Les vétérinaires sont de moins en moins nombreux à s'occuper des exploitations agricole, surtout dans le Berry. Une situation qui pourrait vite tourner à la pénurie.
La désertification médicale ne touche pas que les humains. Dans le Berry, il devient de plus en plus compliqué pour les exploitants agricole de trouver un vétérinaire, et de plus en plus dur pour ces derniers de joindre les deux bouts. A Aubigny-sur-Nère, Pierre-Marie Contet et son équipe s'occupent d'animaux de compagnie, mais il a dû mettre un terme à son activité "rurale", c'est-à-dire la clientèle regroupant les animaux dits "de rente", comme les vaches ou les moutons.L'activité rurale de moins en moins rentable
"Dans les grandes régions d'élevage, il peut y avoir des cabinets à huit ou dix vétérinaires qui peuvent ne faire que du rural, se partager les gardes et même avoir des vacances", explique le praticien. "Mais dans la majorité des cas, on a une clientèle mixte, avec peu de vétérinaires qui se partagent 80% d'animaux de compagnie et 15 à 20% de rural". Dans cette région où les élevages sont pauvres et éloignés les uns des autres, l'activité rurale est peu rentable. Son cabinet est d'ailleurs le seul à 30 kilomètres à la ronde. Après trente ans de ce régime, il a fini par se recentrer sur les animaux de compagnie, notamment exotiques."Ce qui se passe, c'est qu'on est dans une situation où la densité d'élevages de bétail se réduit dans le Berry", explique le docteur Laurent Perrin, président du Syndicat national des vétérinaires d'exercice libéral, dont la clinique se trouve au nord de l'Indre. Avec la baisse de l'activité, il est de moins attractif pour les vétérinaires de la région de continuer à desservir les élevages.

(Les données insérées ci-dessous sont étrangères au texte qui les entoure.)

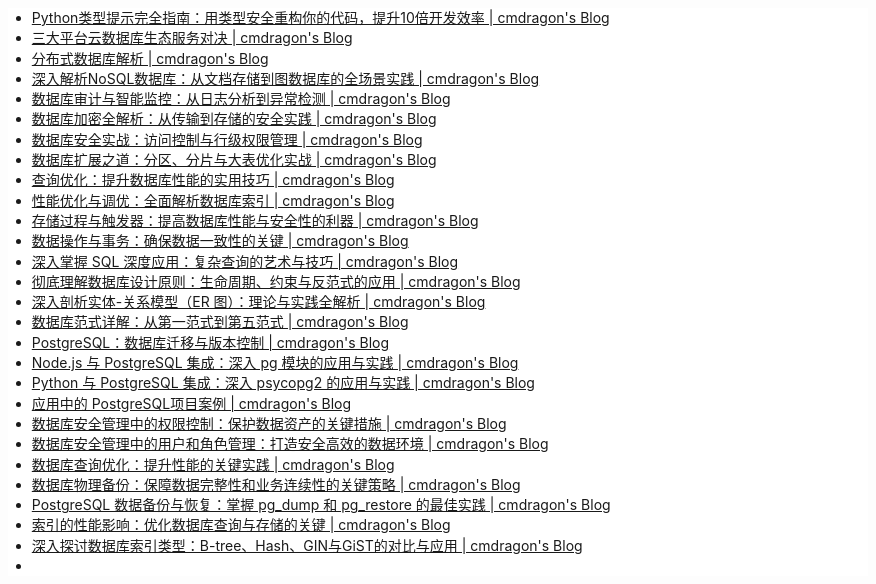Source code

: - [Python类型提示完全指南：用类型安全重构你的代码，提升10倍开发效率 | cmdragon's Blog](https://blog.cmdragon.cn/posts/8f8db75c315d/)
- [三大平台云数据库生态服务对决 | cmdragon's Blog](https://blog.cmdragon.cn/posts/d0b1b6a9f135/)
- [分布式数据库解析 | cmdragon's Blog](https://blog.cmdragon.cn/posts/91aae808d87e/)
- [深入解析NoSQL数据库：从文档存储到图数据库的全场景实践 | cmdragon's Blog](https://blog.cmdragon.cn/posts/5fcc2532e318/)
- [数据库审计与智能监控：从日志分析到异常检测 | cmdragon's Blog](https://blog.cmdragon.cn/posts/c971b2302602/)
- [数据库加密全解析：从传输到存储的安全实践 | cmdragon's Blog](https://blog.cmdragon.cn/posts/735fa4090f0b/)
- [数据库安全实战：访问控制与行级权限管理 | cmdragon's Blog](https://blog.cmdragon.cn/posts/5c01d5c0a63b/)
- [数据库扩展之道：分区、分片与大表优化实战 | cmdragon's Blog](https://blog.cmdragon.cn/posts/7f71048cd61c/)
- [查询优化：提升数据库性能的实用技巧 | cmdragon's Blog](https://blog.cmdragon.cn/posts/8e5e3ffe33dd/)
- [性能优化与调优：全面解析数据库索引 | cmdragon's Blog](https://blog.cmdragon.cn/posts/3c6ba213efe2/)
- [存储过程与触发器：提高数据库性能与安全性的利器 | cmdragon's Blog](https://blog.cmdragon.cn/posts/84376403bdf0/)
- [数据操作与事务：确保数据一致性的关键 | cmdragon's Blog](https://blog.cmdragon.cn/posts/f357e8ef59f1/)
- [深入掌握 SQL 深度应用：复杂查询的艺术与技巧 | cmdragon's Blog](https://blog.cmdragon.cn/posts/87c82dea0024/)
- [彻底理解数据库设计原则：生命周期、约束与反范式的应用 | cmdragon's Blog](https://blog.cmdragon.cn/posts/3f3203c3e56b/)
- [深入剖析实体-关系模型（ER 图）：理论与实践全解析 | cmdragon's Blog](https://blog.cmdragon.cn/posts/91e1bf521e8c/)
- [数据库范式详解：从第一范式到第五范式 | cmdragon's Blog](https://blog.cmdragon.cn/posts/05264e28f9f8/)
- [PostgreSQL：数据库迁移与版本控制 | cmdragon's Blog](https://blog.cmdragon.cn/posts/a58cca68755e/)
- [Node.js 与 PostgreSQL 集成：深入 pg 模块的应用与实践 | cmdragon's Blog](https://blog.cmdragon.cn/posts/d5b4e82e959a/)
- [Python 与 PostgreSQL 集成：深入 psycopg2 的应用与实践 | cmdragon's Blog](https://blog.cmdragon.cn/posts/9aae8e2f1414/)
- [应用中的 PostgreSQL项目案例 | cmdragon's Blog](https://blog.cmdragon.cn/posts/287f56043db8/)
- [数据库安全管理中的权限控制：保护数据资产的关键措施 | cmdragon's Blog](https://blog.cmdragon.cn/posts/5995b8f15678/)
- [数据库安全管理中的用户和角色管理：打造安全高效的数据环境 | cmdragon's Blog](https://blog.cmdragon.cn/posts/c0cd4cbaa201/)
- [数据库查询优化：提升性能的关键实践 | cmdragon's Blog](https://blog.cmdragon.cn/posts/3ab8c2f85479/)
- [数据库物理备份：保障数据完整性和业务连续性的关键策略 | cmdragon's Blog](https://blog.cmdragon.cn/posts/7e3da86fa38b/)
- [PostgreSQL 数据备份与恢复：掌握 pg_dump 和 pg_restore 的最佳实践 | cmdragon's Blog](https://blog.cmdragon.cn/posts/2190f85925ce/)
- [索引的性能影响：优化数据库查询与存储的关键 | cmdragon's Blog](https://blog.cmdragon.cn/posts/076f666ba145/)
- [深入探讨数据库索引类型：B-tree、Hash、GIN与GiST的对比与应用 | cmdragon's Blog](https://blog.cmdragon.cn/posts/7f7df47953c4/)
-


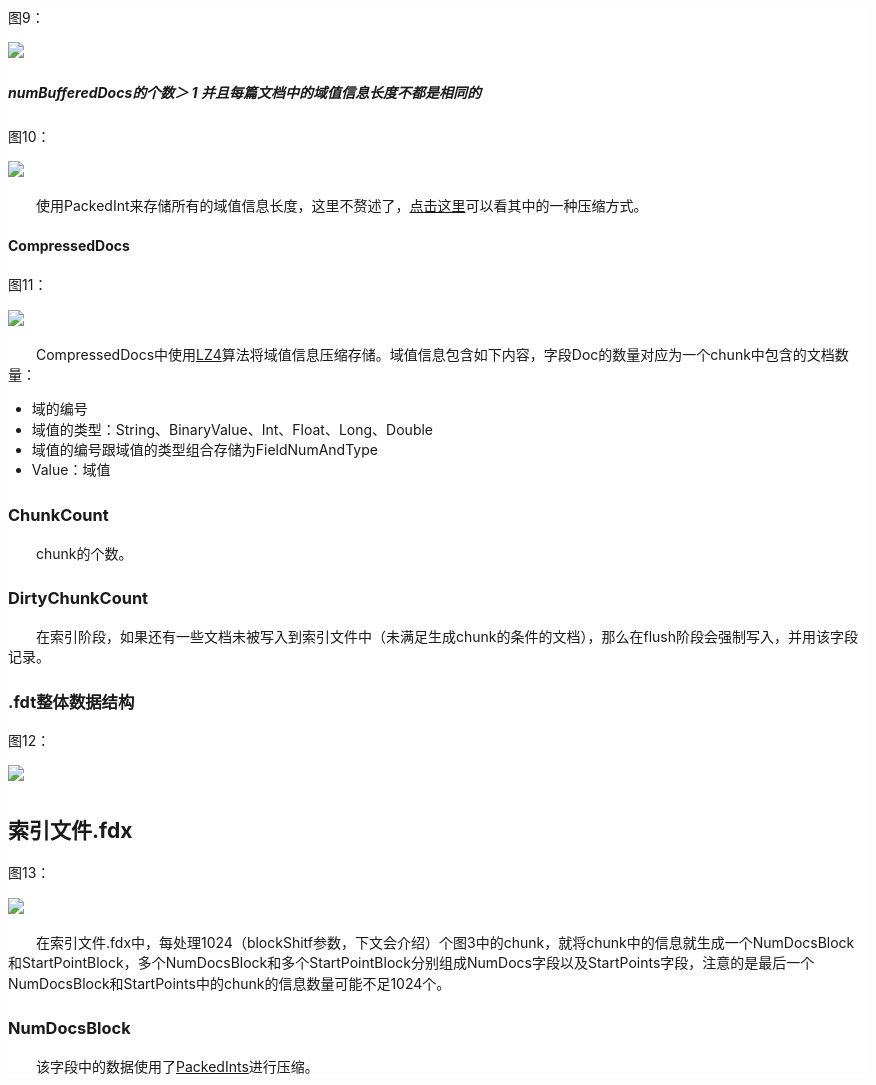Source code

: 图9：

<img src="http://www.amazingkoala.com.cn/uploads/lucene/索引文件/fdx&&fdt&&fdm/9.png">

##### numBufferedDocs的个数＞ 1 并且每篇文档中的域值信息长度不都是相同的

图10：

<img src="http://www.amazingkoala.com.cn/uploads/lucene/索引文件/fdx&&fdt&&fdm/10.png">

&emsp;&emsp;使用PackedInt来存储所有的域值信息长度，这里不赘述了，[点击这里](https://www.amazingkoala.com.cn/Lucene/yasuocunchu/2019/0213/BulkOperationPacked)可以看其中的一种压缩方式。

#### CompressedDocs

图11：

<img src="http://www.amazingkoala.com.cn/uploads/lucene/索引文件/fdx&&fdt&&fdm/11.png">

&emsp;&emsp;CompressedDocs中使用[LZ4](https://www.amazingkoala.com.cn/Lucene/yasuocunchu/2019/0226/LZ4)算法将域值信息压缩存储。域值信息包含如下内容，字段Doc的数量对应为一个chunk中包含的文档数量：

- 域的编号
- 域值的类型：String、BinaryValue、Int、Float、Long、Double
- 域值的编号跟域值的类型组合存储为FieldNumAndType
- Value：域值
### ChunkCount

&emsp;&emsp;chunk的个数。

### DirtyChunkCount

&emsp;&emsp;在索引阶段，如果还有一些文档未被写入到索引文件中（未满足生成chunk的条件的文档），那么在flush阶段会强制写入，并用该字段记录。

### .fdt整体数据结构

图12：

<img src="http://www.amazingkoala.com.cn/uploads/lucene/索引文件/fdx&&fdt&&fdm/12.png">


## 索引文件.fdx

图13：

<img src="http://www.amazingkoala.com.cn/uploads/lucene/索引文件/fdx&&fdt&&fdm/13.png">

&emsp;&emsp;在索引文件.fdx中，每处理1024（blockShitf参数，下文会介绍）个图3中的chunk，就将chunk中的信息就生成一个NumDocsBlock和StartPointBlock，多个NumDocsBlock和多个StartPointBlock分别组成NumDocs字段以及StartPoints字段，注意的是最后一个NumDocsBlock和StartPoints中的chunk的信息数量可能不足1024个。

### NumDocsBlock

&emsp;&emsp;该字段中的数据使用了[PackedInts](https://www.amazingkoala.com.cn/Lucene/yasuocunchu/2019/1217/PackedInts（一）)进行压缩。

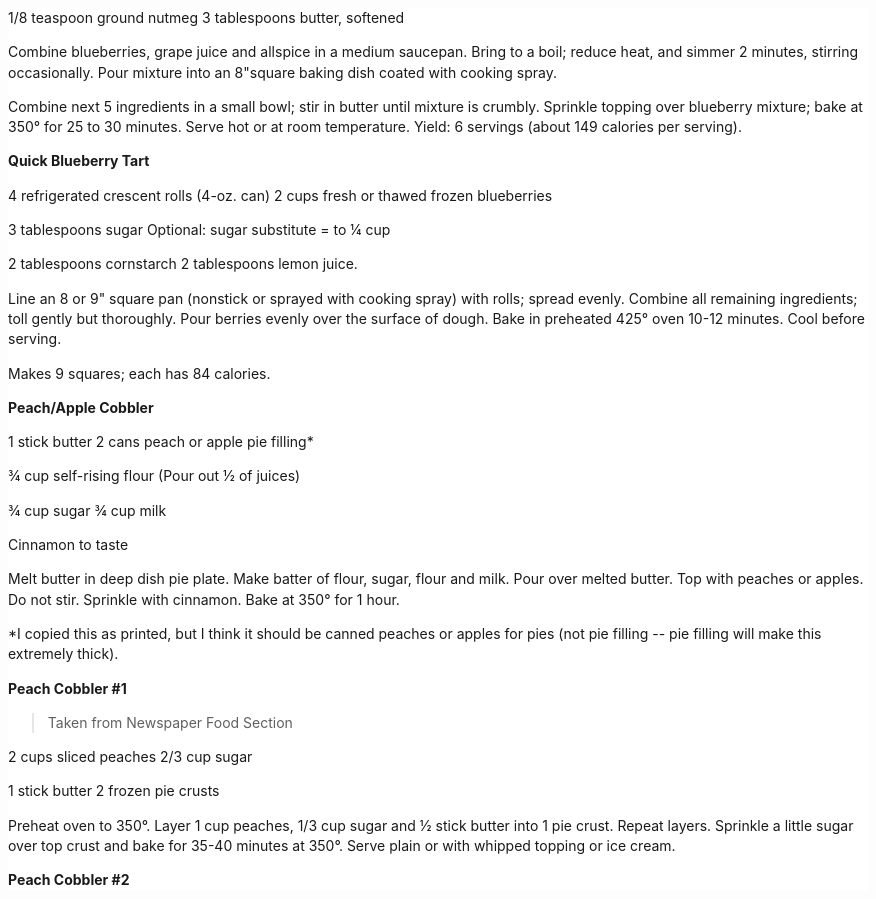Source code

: 1/8 teaspoon ground nutmeg 3 tablespoons butter, softened

Combine blueberries, grape juice and allspice in a medium saucepan.
Bring to a boil; reduce heat, and simmer 2 minutes, stirring
occasionally. Pour mixture into an 8"square baking dish coated with
cooking spray.

Combine next 5 ingredients in a small bowl; stir in butter until mixture
is crumbly. Sprinkle topping over blueberry mixture; bake at 350° for 25
to 30 minutes. Serve hot or at room temperature. Yield: 6 servings
(about 149 calories per serving).

**Quick Blueberry Tart**

4 refrigerated crescent rolls (4-oz. can) 2 cups fresh or thawed frozen
blueberries

3 tablespoons sugar Optional: sugar substitute = to ¼ cup

2 tablespoons cornstarch 2 tablespoons lemon juice.

Line an 8 or 9" square pan (nonstick or sprayed with cooking spray) with
rolls; spread evenly. Combine all remaining ingredients; toll gently but
thoroughly. Pour berries evenly over the surface of dough. Bake in
preheated 425° oven 10-12 minutes. Cool before serving.

Makes 9 squares; each has 84 calories.

**Peach/Apple Cobbler**

1 stick butter 2 cans peach or apple pie filling\*

¾ cup self-rising flour (Pour out ½ of juices)

¾ cup sugar ¾ cup milk

Cinnamon to taste

Melt butter in deep dish pie plate. Make batter of flour, sugar, flour
and milk. Pour over melted butter. Top with peaches or apples. Do not
stir. Sprinkle with cinnamon. Bake at 350° for 1 hour.

\*I copied this as printed, but I think it should be canned peaches or
apples for pies (not pie filling -- pie filling will make this extremely
thick).

**Peach Cobbler #1**

> Taken from Newspaper Food Section

2 cups sliced peaches 2/3 cup sugar

1 stick butter 2 frozen pie crusts

Preheat oven to 350°. Layer 1 cup peaches, 1/3 cup sugar and ½ stick
butter into 1 pie crust. Repeat layers. Sprinkle a little sugar over top
crust and bake for 35-40 minutes at 350°. Serve plain or with whipped
topping or ice cream.

**Peach Cobbler #2**
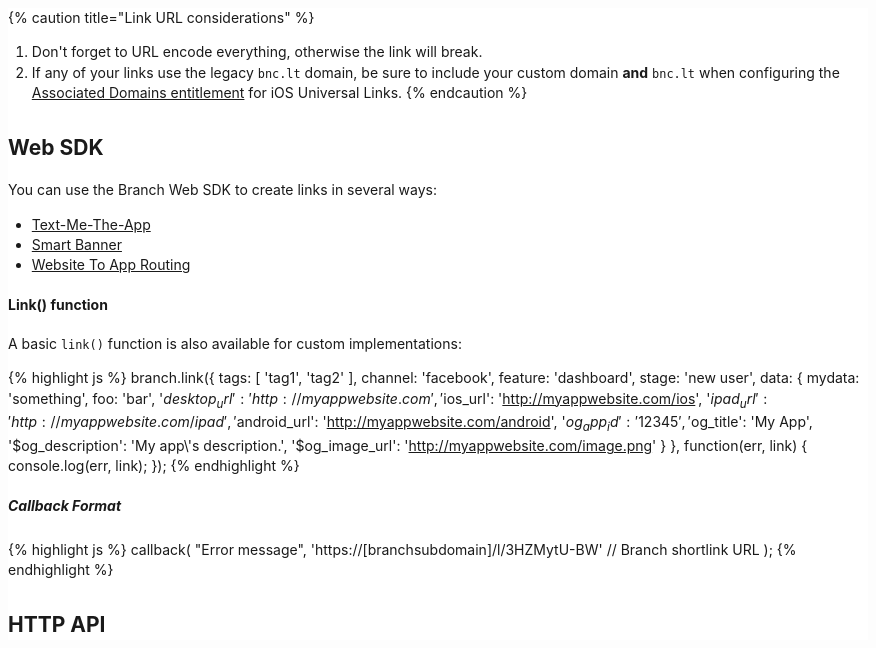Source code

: {% caution title="Link URL considerations" %}
1. Don't forget to URL encode everything, otherwise the link will break.
1. If any of your links use the legacy `bnc.lt` domain, be sure to include your custom domain **and** `bnc.lt` when configuring the [Associated Domains entitlement]({{base.url}}/getting-started/universal-app-links/guide/ios/#add-your-branch-link-domains) for iOS Universal Links.
{% endcaution %}

## Web SDK

You can use the Branch Web SDK to create links in several ways:

- [Text-Me-The-App]({{base.url}}/features/text-me-the-app)
- [Smart Banner]({{base.url}}/features/smart-banner)
- [Website To App Routing]({{base.url}}/features/website-to-app-routing)

#### Link() function

A basic `link()` function is also available for custom implementations:

{% highlight js %}
branch.link({
    tags: [ 'tag1', 'tag2' ],
    channel: 'facebook',
    feature: 'dashboard',
    stage: 'new user',
    data: {
        mydata: 'something',
        foo: 'bar',
        '$desktop_url': 'http://myappwebsite.com',
        '$ios_url': 'http://myappwebsite.com/ios',
        '$ipad_url': 'http://myappwebsite.com/ipad',
        '$android_url': 'http://myappwebsite.com/android',
        '$og_app_id': '12345',
        '$og_title': 'My App',
        '$og_description': 'My app\'s description.',
        '$og_image_url': 'http://myappwebsite.com/image.png'
    }
}, function(err, link) {
    console.log(err, link);
});
{% endhighlight %}

##### Callback Format

{% highlight js %}
callback(
    "Error message",
    'https://[branchsubdomain]/l/3HZMytU-BW' // Branch shortlink URL
);
{% endhighlight %}

## HTTP API
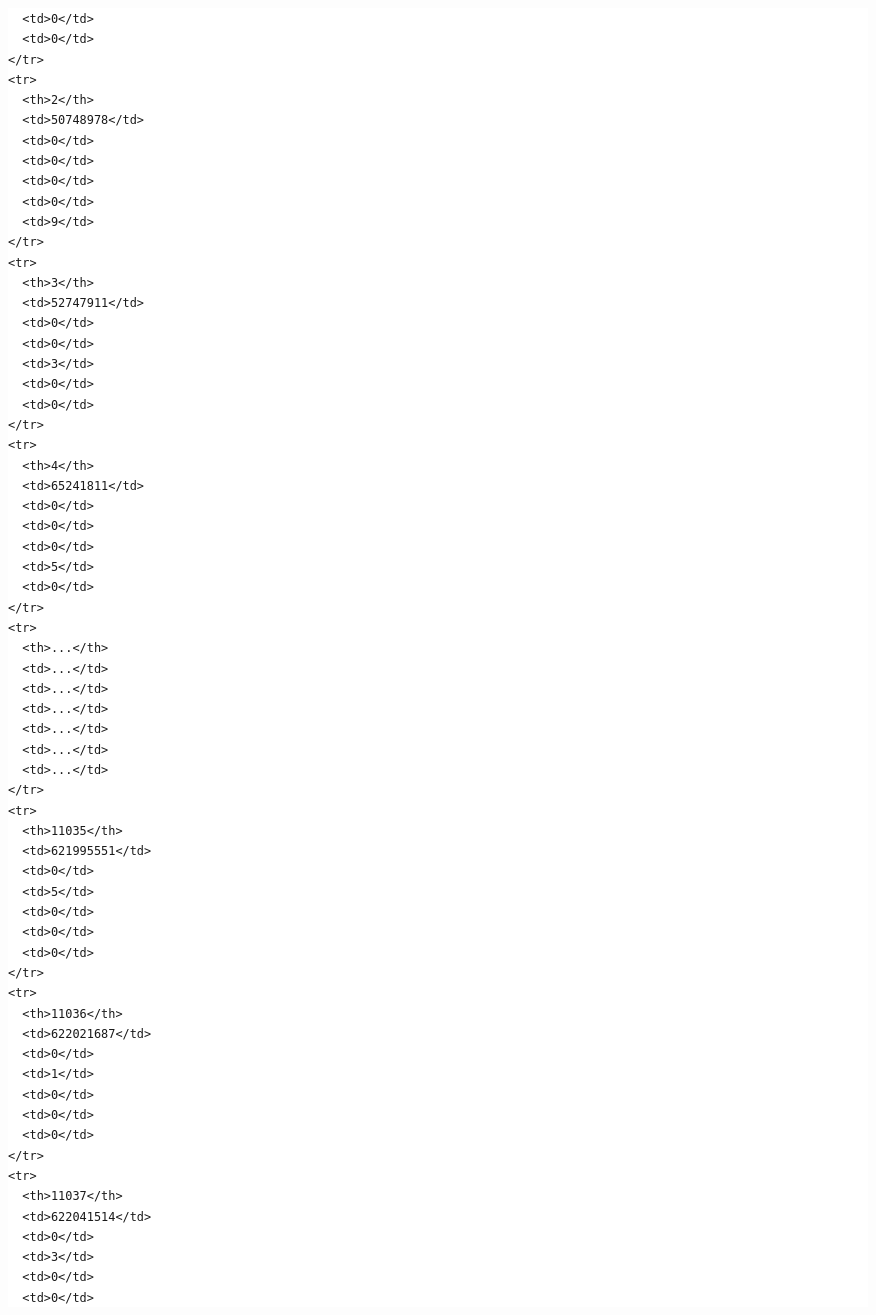       <td>0</td>
      <td>0</td>
    </tr>
    <tr>
      <th>2</th>
      <td>50748978</td>
      <td>0</td>
      <td>0</td>
      <td>0</td>
      <td>0</td>
      <td>9</td>
    </tr>
    <tr>
      <th>3</th>
      <td>52747911</td>
      <td>0</td>
      <td>0</td>
      <td>3</td>
      <td>0</td>
      <td>0</td>
    </tr>
    <tr>
      <th>4</th>
      <td>65241811</td>
      <td>0</td>
      <td>0</td>
      <td>0</td>
      <td>5</td>
      <td>0</td>
    </tr>
    <tr>
      <th>...</th>
      <td>...</td>
      <td>...</td>
      <td>...</td>
      <td>...</td>
      <td>...</td>
      <td>...</td>
    </tr>
    <tr>
      <th>11035</th>
      <td>621995551</td>
      <td>0</td>
      <td>5</td>
      <td>0</td>
      <td>0</td>
      <td>0</td>
    </tr>
    <tr>
      <th>11036</th>
      <td>622021687</td>
      <td>0</td>
      <td>1</td>
      <td>0</td>
      <td>0</td>
      <td>0</td>
    </tr>
    <tr>
      <th>11037</th>
      <td>622041514</td>
      <td>0</td>
      <td>3</td>
      <td>0</td>
      <td>0</td>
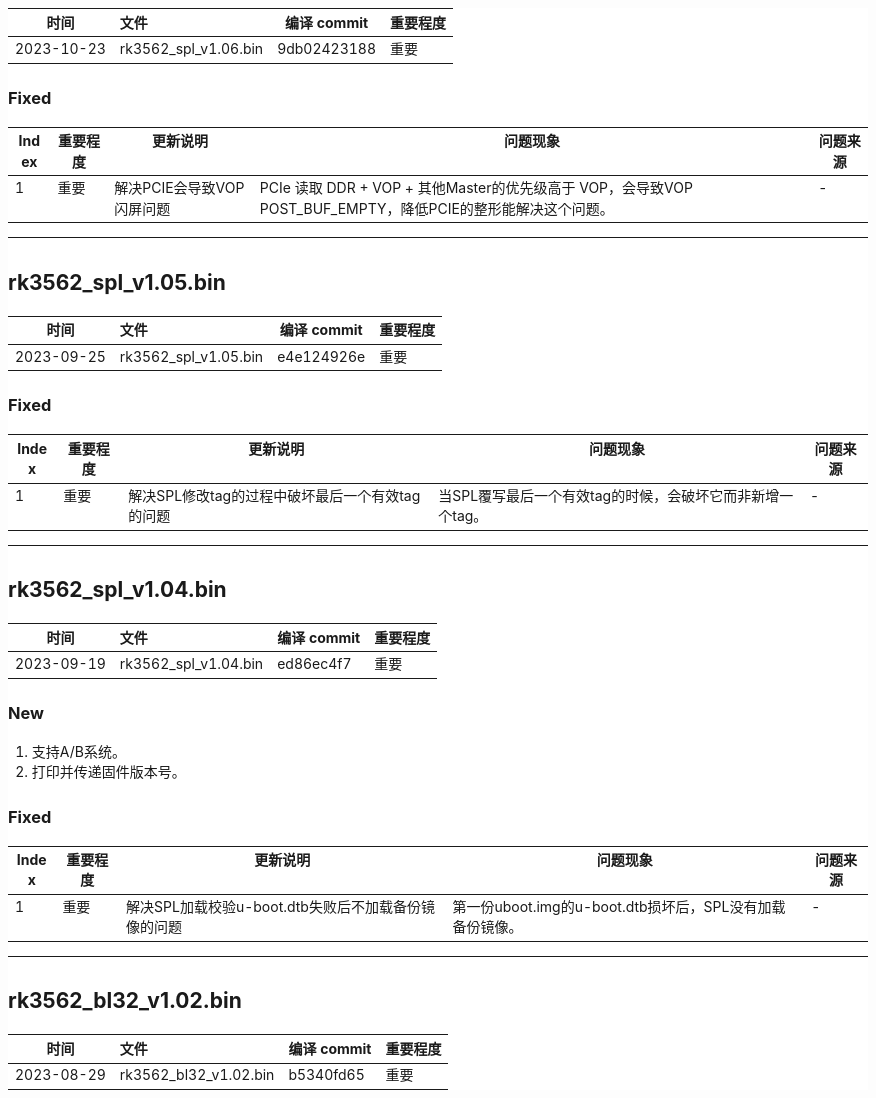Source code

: | 时间       | 文件                 | 编译 commit | 重要程度 |
| ---------- | :------------------- | ----------- | -------- |
| 2023-10-23 | rk3562_spl_v1.06.bin | 9db02423188 | 重要     |

### Fixed

| Index | 重要程度 | 更新说明                  | 问题现象                                                     | 问题来源 |
| ----- | -------- | ------------------------- | ------------------------------------------------------------ | -------- |
| 1     | 重要     | 解决PCIE会导致VOP闪屏问题 | PCIe 读取 DDR + VOP + 其他Master的优先级高于 VOP，会导致VOP POST_BUF_EMPTY，降低PCIE的整形能解决这个问题。 | -        |

------

## rk3562_spl_v1.05.bin

| 时间       | 文件                 | 编译 commit | 重要程度 |
| ---------- | :------------------- | ----------- | -------- |
| 2023-09-25 | rk3562_spl_v1.05.bin | e4e124926e  | 重要     |

### Fixed

| Index | 重要程度 | 更新说明                                        | 问题现象                                                  | 问题来源 |
| ----- | -------- | ----------------------------------------------- | --------------------------------------------------------- | -------- |
| 1     | 重要     | 解决SPL修改tag的过程中破坏最后一个有效tag的问题 | 当SPL覆写最后一个有效tag的时候，会破坏它而非新增一个tag。 | -        |

------

## rk3562_spl_v1.04.bin

| 时间       | 文件                 | 编译 commit | 重要程度 |
| ---------- | :------------------- | ----------- | -------- |
| 2023-09-19 | rk3562_spl_v1.04.bin | ed86ec4f7   | 重要     |

### New

1. 支持A/B系统。
2. 打印并传递固件版本号。

### Fixed

| Index | 重要程度 | 更新说明                                            | 问题现象                                                 | 问题来源 |
| ----- | -------- | --------------------------------------------------- | -------------------------------------------------------- | -------- |
| 1     | 重要     | 解决SPL加载校验u-boot.dtb失败后不加载备份镜像的问题 | 第一份uboot.img的u-boot.dtb损坏后，SPL没有加载备份镜像。 | -        |

------

## rk3562_bl32_v1.02.bin

| 时间       | 文件                  | 编译 commit | 重要程度 |
| ---------- | :-------------------- | ----------- | -------- |
| 2023-08-29 | rk3562_bl32_v1.02.bin | b5340fd65   | 重要     |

Ils sont donc de plus en plus nombreux à abandonner le rural, tandis que de moins en moins de jeunes vétérinaires s'y dédient.
Une conséquence de la crise de l'élevage
"Il arrive un moment où la clientèle rurale est tout simplement trop peu nombreuse", poursuit Laurent Perrin. "Pas mal de mes confrères font désormais jusqu'à 85% d'animaux de compagnie." Car, lorsqu'il s'agit d'animaux d'élevage, les interventions peuvent être longues, mais surtout lointaines : là où un propriétaire emmènera sont chat ou son chien à la clinique, il faut que le praticien se déplace lui-même, sur des distances parfois très longues, pour examiner d'urgence une vache ou un cheval.En résultent des heures passées sur la route, et des conditions de travail de plus en plus compliquées. Lors de son installation à Valençay, le docteur Perrin a récupéré la clientèle "d'une dizaine de cabinets", et intervient désormais dans un rayon de 50 km. Mais le maillage du Berry en cliniques vétérinaires rurales continue à se distendre. "Si cela continue, le ministère de l'agriculture va avoir de plus en plus de mal à suivre la situation sanitaire dans la région", déplore Pierre-Marie Contet.
Former plus, former mieux
Entre les professionnels qui se détournent du rural et partent en retraite, et les jeunes qui renâclent à s'installer dans des cliniques mixtes au milieu du Berry, la situation est en effet de plus en plus tendue. Cette tension se ressent d'ailleurs aussi du côté des éléveurs, qui eux non plus ne comptent pas leurs heures, pour un salaire très souvent inférieur au SMIC. "A un certain stade, la facturation du transport, qui représente un temps pendant lequel le praticien ne peut pas faire son métier, va devenir intenable pour les éleveurs", diagnostique Laurent Perrin. Alors, la solution ? Peut-être du côté des collectivités locales ou de l'État, avec par exemple une aide, "similaire à ce qu'on a mis en place pour les transports scolaires", afin que les éleveurs puisse continuer à faire soigner leurs bêtes."Il y a aussi des erreurs qui sont commises au moment de la formation", ajoute le docteur Contet. "On sélectionne sur concours une "élite" qui n'est pas forcément prête à travailler avec des vaches, qui va se prendre un coup de pied d'une bête et retourner s'occuper des chiens et chats". Un élément de réponse pourrait donc venir d'un meilleur encadrement des étudiants par la profession, et d'une formation reposant moins sur le bachotage et davantage sur la réalité du terrain.